Strobel, Heinrich, eminent German musicologist, music critic, and administrator; b. Regensburg, May 31, 1898; d. Baden-Baden, Aug. 18, 1970. He studied musicology with Sandberger and Kroyer and theory with H.K. Schmidt at the Univ. of Munich (Ph.D., 1922, with the diss. Johann Wilhelm Hässlers Leben und Werke). He was music critic of the Thüringer Allgemeine Zeitung in Erfurt (from 1921) and of the Börsenkurier (1927-33) and Tageblatt (1934-38) in Berlin; also was the ed. of Melos (1933-34) and of the Neue Musikblatt (1934-39).

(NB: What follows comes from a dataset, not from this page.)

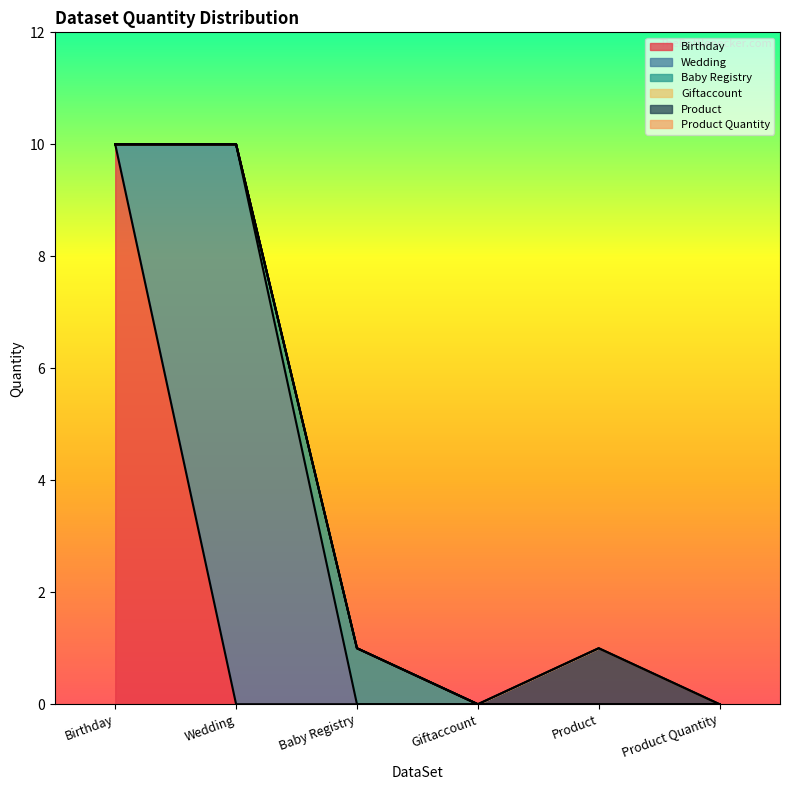

List the series in order of their peak value, highest first.

Birthday, Wedding, Baby Registry, Product, Giftaccount, Product Quantity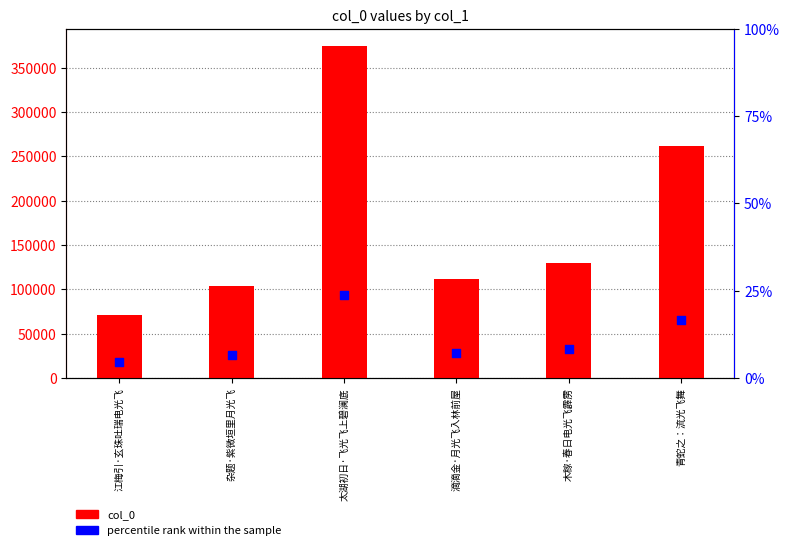

Is the value of percentile rank within the sample at 木稼·春日电光飞霹雳 greater than the value of col_0 at 江梅引·玄珠吐瑞电光飞?

No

In 1939 he went to Paris; in 1946 he returned to Germany and again became ed. of Melos; that same year, he also was made director of music at the South West Radio in Baden-Baden; in 1956 he became chairman of the ISCM He devoted himself energetically to the cause of modern music; wrote numerous articles on the subject; promoted programs of avant-garde composers on the radio and at various festivals in Germany.

Writings

Paul Hindemith (Mainz, 1928; third ed., enl., 1948); Claude Debussy (Zürich, 1940; 5th Ger. ed., 1961; French ed., Paris, 1942); Igor Stravinsky (Zürich, 1956; Eng. tr., 1956, as Stravinsky: Classic Humanist).